Inhibition of NF-κB reporter gene induction in HEK-293 cells stably transfected with TLR4/CD-14/MD-2/NF-κB-SEAP construct. Cells were stimulated with either LPS (10 ng/ml) or recombinant human TNF-α (100 ng/ml) and exposed to graded concentrations of test compounds. Both DS-96 and PMB inhibit LPS-stimulated NF-κB induction with identical potencies (IC₅₀, 32 ± 2 nM) but show no effect on TNF-α-stimulated cells, showing specificity of action. Shown on the left are negative and positive (LPS alone and TNF-α alone) controls.

FIG. 5.

(A) Schild-type analysis of dependence of IC₅₀ (NF-κB induction) of DS-96 and PMB on the dose of LPS used. HEK-4 cells were stimulated with escalating (1 ng/ml to 10 μg/ml) doses of E. coli O111:B4 LPS, preincubated with graded doses of either PMB or DS-96. IC₅₀s for either compound were determined at each LPS stimulus dose. (B) Inhibition of NF-κB reporter gene induction by DS-96 and PMB in HEK-293 cells stimulated with 10 ng/ml LPS isolated from a wide variety of gram-negative bacteria. A stimulus of 10 ng/ml LPS was used. Note that the IC₅₀s for both PMB and DS-96 are very similar, irrespective of the source of LPS. With serovar Abortus equi LPS as stimulus, DS-96 was observed to be more potent (IC₅₀, 82 nM) than PMB (IC₅₀, 562 nM).

FIG. 6.

(A) Inhibition of phosphorylation of p38 MAP kinase in neutrophils in whole human blood (ex vivo), stimulated with either LPS (100 ng/ml) or human TNF-α (100 ng/ml) for 15 min in the presence of graded concentrations of DS-96 or PMB. Quantification of p38 MAPK was performed using flow cytometry. (B) Forward-scatter/side-scatter profile and the gating for p38 MAPK-negative and -positive gates obtained on unstimulated cells (negative control), respectively. Back gating on the p38 MAPK-positive cells (dark-shaded peak) maps to the polymorphonuclear population. (C to E) Inhibition of LPS-induced proinflammatory cytokine production in human blood.
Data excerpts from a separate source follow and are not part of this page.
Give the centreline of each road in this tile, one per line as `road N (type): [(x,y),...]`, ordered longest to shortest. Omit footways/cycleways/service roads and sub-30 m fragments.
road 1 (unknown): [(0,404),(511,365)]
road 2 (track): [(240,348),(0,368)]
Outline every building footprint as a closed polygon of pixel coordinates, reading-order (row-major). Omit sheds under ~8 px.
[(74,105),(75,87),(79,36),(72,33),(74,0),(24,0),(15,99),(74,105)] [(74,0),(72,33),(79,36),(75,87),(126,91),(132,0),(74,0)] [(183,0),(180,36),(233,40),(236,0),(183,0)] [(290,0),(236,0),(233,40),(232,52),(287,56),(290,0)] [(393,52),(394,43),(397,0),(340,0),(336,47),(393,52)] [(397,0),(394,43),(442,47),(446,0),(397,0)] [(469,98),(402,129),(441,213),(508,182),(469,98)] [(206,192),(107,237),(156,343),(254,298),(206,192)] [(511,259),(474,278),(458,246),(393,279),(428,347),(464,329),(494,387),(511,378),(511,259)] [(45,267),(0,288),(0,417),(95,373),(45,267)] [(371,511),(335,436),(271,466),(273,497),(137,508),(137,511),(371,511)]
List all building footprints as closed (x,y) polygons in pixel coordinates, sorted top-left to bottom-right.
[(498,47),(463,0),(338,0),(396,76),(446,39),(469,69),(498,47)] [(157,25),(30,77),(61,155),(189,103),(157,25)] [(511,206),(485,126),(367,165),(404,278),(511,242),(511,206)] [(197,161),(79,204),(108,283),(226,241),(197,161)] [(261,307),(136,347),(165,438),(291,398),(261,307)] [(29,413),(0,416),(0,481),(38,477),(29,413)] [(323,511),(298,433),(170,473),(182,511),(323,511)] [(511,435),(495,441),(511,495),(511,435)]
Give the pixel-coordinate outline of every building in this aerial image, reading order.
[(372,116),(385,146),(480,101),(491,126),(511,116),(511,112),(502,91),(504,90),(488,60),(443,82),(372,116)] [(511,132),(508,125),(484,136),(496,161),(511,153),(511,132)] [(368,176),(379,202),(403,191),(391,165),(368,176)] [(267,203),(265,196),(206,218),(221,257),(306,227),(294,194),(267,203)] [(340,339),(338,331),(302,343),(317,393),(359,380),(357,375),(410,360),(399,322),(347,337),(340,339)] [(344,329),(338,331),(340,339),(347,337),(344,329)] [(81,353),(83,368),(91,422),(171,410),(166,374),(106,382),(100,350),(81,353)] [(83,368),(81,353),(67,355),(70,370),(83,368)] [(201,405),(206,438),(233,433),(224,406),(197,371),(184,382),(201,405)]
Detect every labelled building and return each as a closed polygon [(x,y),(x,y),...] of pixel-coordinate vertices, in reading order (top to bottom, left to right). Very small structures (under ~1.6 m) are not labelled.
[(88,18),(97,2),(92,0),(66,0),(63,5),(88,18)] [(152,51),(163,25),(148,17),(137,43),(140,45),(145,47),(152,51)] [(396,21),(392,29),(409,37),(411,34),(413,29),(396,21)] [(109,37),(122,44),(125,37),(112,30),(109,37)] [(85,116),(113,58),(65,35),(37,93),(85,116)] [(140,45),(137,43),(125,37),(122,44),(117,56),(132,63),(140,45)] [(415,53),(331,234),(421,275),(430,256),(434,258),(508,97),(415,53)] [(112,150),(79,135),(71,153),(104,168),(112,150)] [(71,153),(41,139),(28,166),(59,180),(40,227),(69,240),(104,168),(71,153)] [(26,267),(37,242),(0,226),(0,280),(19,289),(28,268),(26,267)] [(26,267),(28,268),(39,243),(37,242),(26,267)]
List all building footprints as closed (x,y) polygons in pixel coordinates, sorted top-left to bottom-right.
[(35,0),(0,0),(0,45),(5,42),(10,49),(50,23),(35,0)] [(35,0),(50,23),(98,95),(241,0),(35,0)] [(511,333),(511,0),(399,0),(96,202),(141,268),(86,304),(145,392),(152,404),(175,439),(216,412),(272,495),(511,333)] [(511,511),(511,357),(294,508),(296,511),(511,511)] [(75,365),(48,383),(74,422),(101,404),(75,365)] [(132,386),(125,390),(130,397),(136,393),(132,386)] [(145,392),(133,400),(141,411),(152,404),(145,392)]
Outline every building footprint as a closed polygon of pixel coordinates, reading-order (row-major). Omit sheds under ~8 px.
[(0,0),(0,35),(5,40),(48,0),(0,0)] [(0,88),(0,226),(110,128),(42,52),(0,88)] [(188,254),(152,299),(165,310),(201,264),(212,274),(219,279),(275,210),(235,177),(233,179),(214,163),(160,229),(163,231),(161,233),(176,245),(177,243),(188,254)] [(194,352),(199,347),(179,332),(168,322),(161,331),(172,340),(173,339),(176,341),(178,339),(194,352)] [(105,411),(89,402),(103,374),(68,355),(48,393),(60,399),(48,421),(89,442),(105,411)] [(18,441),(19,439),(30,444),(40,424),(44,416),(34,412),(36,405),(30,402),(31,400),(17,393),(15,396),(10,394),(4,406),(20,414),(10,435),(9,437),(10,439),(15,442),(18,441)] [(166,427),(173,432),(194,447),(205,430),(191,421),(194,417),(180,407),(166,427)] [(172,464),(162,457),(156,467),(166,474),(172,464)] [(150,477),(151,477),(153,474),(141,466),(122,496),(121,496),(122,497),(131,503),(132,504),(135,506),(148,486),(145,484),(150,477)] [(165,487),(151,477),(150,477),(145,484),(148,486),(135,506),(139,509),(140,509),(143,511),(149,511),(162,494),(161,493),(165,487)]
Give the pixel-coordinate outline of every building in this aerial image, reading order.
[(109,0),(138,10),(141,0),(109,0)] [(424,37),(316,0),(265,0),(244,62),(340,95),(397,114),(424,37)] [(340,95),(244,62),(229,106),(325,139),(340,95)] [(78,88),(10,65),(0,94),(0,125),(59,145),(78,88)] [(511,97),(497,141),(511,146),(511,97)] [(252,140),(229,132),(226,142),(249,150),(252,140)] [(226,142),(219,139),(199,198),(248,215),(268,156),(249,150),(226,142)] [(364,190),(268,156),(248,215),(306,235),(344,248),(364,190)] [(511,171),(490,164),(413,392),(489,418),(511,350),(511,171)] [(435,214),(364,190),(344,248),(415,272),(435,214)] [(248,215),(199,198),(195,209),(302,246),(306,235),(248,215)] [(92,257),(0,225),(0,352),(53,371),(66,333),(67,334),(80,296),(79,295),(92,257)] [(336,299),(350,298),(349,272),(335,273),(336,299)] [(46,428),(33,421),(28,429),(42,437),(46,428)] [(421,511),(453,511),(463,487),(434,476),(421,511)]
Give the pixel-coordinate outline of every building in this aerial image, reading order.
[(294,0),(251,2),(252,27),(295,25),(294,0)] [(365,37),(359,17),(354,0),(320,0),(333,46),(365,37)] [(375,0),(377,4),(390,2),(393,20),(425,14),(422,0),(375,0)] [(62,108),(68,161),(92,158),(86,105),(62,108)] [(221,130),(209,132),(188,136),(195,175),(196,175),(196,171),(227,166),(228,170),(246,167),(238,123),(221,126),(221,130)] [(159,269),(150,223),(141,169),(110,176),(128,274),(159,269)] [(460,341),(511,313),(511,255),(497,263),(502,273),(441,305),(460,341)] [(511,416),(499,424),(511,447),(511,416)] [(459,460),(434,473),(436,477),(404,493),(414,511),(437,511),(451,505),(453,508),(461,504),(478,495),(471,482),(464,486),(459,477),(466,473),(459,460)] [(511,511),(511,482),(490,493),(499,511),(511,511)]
Whole human blood was stimulated with 100 ng/ml LPS preincubated with graded concentrations of either DS-96 or PMB. Cytokine levels were quantified using a multiplexed flow-cytometric bead array system (CBA). Only TNF-α, IL-6, and IL-8 levels were quantifiable; IL-10 and IL-12p70 levels were below detection limits, and signal-to-noise ratios for IL-1β were unacceptably high.

FIG. 7.

(A) Comparison of in vivo potencies of PMB and DS-96: dose-dependent increase in survival in mice challenged with a supralethal dose of LPS (200 ng/animal). (B) Schild-type response in vivo: dose dependence of survival in mice challenged with escalating supralethal doses of LPS (200, 500, or 1,000 ng/animal). The LD₁₀₀ of LPS was determined to be 100 ng/mouse. (C) Time course (pharmacodynamics) of protection conferred by 8 mg/kg of DS-96 administered subcutaneously at various times prior to and following supralethal (200 ng/mouse) LPS challenge.

FIG. 8.

Time course of cytokine levels in mice receiving 4 mg/kg DS-96 and challenged with a 200-ng/ml dose of LPS. Cohorts of five animals each received either 4 mg/kg DS-96 or saline s.c. at t = −1 h, followed by d-galactosamine-LPS given i.p. at t = 0 h. At t = 1, 2, or 3 h, animals were bled by terminal cardiac puncture, and cytokines were assayed in plasma by cytometric bead array assays. It should be noted that only TNF-α, IL-6, and macrophage chemotactic protein 1 levels were quantifiable; IL-10, IL-12p70, and IFN-γ levels were below detection limits.